IEA sees the sharpest reduction in use in the Middle East and Asia-Pacific, mainly for naphtha, LPG and jet fuel, and it expects demand destruction to spread as scarcity and higher prices persist.
How Middle East Conflict Impacts Supply: IEA noted that global oil supply fell by 10.1 mb/d month over month (MoM) in March, blaming it on the continued attacks on energy infrastructure in the Middle East and the ongoing restrictions to tanker movements through the Strait of Hormuz.
While OPEC+ production fell by 9.4 mb/d in March to 42.2 mb/d, non-OPEC+ supply slipped 770 kb/d to 54.7 mb/d. Qatar, a non-OPEC+ country, served as a drag, offsetting gains in Brazil and the U.S.

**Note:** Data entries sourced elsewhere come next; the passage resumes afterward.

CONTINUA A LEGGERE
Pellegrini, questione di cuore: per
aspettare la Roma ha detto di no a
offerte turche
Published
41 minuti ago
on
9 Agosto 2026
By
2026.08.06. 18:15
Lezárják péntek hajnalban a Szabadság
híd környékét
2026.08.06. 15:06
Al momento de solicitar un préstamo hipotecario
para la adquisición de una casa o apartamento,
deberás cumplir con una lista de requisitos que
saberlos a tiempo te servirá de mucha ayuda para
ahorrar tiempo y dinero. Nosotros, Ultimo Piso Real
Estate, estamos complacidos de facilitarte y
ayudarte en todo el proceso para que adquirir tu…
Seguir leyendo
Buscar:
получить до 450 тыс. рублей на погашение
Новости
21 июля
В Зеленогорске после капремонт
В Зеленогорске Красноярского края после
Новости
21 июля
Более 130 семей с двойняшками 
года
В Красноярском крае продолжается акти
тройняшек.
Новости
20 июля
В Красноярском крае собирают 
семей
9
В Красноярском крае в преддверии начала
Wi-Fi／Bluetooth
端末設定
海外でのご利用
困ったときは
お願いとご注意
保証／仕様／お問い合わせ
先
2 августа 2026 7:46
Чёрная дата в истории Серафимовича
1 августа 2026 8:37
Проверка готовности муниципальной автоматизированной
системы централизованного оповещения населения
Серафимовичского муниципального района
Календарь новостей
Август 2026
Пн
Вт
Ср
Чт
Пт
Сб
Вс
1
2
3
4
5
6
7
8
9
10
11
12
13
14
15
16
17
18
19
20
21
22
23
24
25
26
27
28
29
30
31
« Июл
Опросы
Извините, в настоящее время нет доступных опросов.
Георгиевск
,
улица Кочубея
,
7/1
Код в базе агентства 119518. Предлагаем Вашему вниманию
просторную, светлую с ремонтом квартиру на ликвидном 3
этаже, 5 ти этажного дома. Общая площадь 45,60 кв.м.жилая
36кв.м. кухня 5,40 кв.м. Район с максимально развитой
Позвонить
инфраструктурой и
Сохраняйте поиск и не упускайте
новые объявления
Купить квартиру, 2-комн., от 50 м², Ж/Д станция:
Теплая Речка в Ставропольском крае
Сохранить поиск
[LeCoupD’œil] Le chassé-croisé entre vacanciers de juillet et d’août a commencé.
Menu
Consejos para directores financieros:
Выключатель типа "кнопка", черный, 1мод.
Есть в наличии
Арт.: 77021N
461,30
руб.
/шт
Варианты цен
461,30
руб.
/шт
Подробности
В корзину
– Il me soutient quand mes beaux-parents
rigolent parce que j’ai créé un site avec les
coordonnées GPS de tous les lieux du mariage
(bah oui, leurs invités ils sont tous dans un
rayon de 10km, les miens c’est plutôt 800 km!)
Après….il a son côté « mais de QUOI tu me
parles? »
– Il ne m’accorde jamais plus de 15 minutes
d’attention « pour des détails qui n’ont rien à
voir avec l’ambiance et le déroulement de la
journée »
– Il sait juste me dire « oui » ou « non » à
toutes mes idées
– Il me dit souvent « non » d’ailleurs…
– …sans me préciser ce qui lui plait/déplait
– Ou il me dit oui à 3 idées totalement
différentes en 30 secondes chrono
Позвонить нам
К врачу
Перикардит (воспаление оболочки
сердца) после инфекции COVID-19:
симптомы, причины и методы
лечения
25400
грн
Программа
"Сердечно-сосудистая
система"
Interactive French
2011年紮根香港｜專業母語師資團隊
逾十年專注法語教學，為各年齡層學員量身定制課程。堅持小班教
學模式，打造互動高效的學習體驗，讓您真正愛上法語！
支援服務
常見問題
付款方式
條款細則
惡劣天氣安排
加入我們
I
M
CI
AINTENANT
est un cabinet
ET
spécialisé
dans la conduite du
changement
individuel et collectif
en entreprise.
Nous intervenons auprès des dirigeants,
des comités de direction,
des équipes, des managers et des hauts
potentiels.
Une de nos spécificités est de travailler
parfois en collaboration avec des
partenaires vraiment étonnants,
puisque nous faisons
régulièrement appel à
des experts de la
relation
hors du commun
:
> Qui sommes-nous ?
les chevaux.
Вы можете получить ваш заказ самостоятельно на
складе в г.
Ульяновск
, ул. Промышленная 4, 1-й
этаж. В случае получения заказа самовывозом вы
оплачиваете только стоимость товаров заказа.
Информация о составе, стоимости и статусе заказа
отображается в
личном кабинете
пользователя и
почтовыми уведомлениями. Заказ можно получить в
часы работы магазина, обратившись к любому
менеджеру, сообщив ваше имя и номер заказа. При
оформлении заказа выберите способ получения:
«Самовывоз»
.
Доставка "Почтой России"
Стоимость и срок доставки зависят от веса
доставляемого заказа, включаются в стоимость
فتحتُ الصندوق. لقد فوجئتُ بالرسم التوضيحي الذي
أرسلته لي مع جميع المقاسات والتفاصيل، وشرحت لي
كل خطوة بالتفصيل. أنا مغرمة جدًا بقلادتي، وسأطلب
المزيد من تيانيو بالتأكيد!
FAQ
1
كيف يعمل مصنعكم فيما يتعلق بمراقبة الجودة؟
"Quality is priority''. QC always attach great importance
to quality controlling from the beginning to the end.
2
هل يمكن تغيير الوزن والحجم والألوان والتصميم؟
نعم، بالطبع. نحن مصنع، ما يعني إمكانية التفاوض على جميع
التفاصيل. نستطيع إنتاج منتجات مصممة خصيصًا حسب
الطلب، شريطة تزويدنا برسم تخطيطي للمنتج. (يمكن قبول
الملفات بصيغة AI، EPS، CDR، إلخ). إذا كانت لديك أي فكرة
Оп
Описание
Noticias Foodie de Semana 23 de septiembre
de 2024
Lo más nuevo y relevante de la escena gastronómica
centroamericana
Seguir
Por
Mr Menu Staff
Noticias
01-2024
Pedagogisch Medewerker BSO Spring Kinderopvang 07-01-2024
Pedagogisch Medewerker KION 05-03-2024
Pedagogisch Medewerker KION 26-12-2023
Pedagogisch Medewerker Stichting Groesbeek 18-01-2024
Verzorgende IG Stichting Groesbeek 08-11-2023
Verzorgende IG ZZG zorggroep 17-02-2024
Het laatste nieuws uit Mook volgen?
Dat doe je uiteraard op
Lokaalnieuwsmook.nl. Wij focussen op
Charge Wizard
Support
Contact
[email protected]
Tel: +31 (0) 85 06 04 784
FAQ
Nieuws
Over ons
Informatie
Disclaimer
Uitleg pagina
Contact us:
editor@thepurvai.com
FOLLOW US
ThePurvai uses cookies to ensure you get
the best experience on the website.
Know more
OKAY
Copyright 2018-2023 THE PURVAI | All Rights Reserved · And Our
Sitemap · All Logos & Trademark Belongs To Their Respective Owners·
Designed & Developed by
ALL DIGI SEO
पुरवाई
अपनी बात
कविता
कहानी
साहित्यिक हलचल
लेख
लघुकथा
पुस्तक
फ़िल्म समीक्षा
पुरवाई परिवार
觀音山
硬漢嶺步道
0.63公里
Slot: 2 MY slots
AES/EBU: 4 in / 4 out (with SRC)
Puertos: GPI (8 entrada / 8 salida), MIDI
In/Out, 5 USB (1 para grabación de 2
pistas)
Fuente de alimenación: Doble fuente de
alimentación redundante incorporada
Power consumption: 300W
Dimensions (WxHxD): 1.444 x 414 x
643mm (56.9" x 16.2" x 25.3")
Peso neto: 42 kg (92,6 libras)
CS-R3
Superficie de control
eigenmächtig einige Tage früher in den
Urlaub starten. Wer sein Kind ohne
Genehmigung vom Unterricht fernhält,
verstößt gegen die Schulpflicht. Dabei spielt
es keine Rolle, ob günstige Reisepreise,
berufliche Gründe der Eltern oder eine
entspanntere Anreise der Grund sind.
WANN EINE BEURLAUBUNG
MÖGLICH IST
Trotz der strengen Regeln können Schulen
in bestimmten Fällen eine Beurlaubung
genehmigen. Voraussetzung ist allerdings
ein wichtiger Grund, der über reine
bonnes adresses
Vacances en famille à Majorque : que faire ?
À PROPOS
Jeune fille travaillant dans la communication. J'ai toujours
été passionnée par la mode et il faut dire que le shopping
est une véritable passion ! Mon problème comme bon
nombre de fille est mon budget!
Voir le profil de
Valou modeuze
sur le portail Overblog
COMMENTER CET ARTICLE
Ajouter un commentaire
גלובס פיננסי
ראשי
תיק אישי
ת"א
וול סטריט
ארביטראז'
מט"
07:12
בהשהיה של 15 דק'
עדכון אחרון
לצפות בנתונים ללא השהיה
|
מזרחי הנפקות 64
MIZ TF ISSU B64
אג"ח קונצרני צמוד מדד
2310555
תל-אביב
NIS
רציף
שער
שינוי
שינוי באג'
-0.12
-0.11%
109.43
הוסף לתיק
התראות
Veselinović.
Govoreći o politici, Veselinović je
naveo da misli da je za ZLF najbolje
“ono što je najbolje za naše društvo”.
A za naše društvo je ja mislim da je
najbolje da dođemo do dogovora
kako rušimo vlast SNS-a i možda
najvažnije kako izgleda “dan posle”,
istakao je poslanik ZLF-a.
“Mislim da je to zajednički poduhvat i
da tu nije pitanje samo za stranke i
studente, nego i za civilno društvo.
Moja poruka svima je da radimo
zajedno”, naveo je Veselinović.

The agency also highlighted the reduction in refinery runs in the Middle East and feedstock-constrained Asia. Global crude runs are now expected to decline by 1 mb/d on average in 2026, to 82.9 mb/d. It also noted that refining margins temporarily surged as middle distillate cracks reached all-time highs.
Global observed oil inventories fell by 85 million barrels (mb) in March, with stocks outside the Middle East seeing steep drawdowns. But floating energy product storage in the Middle East rose by 100 mb and onshore crude stocks in the region increased by 20 mb.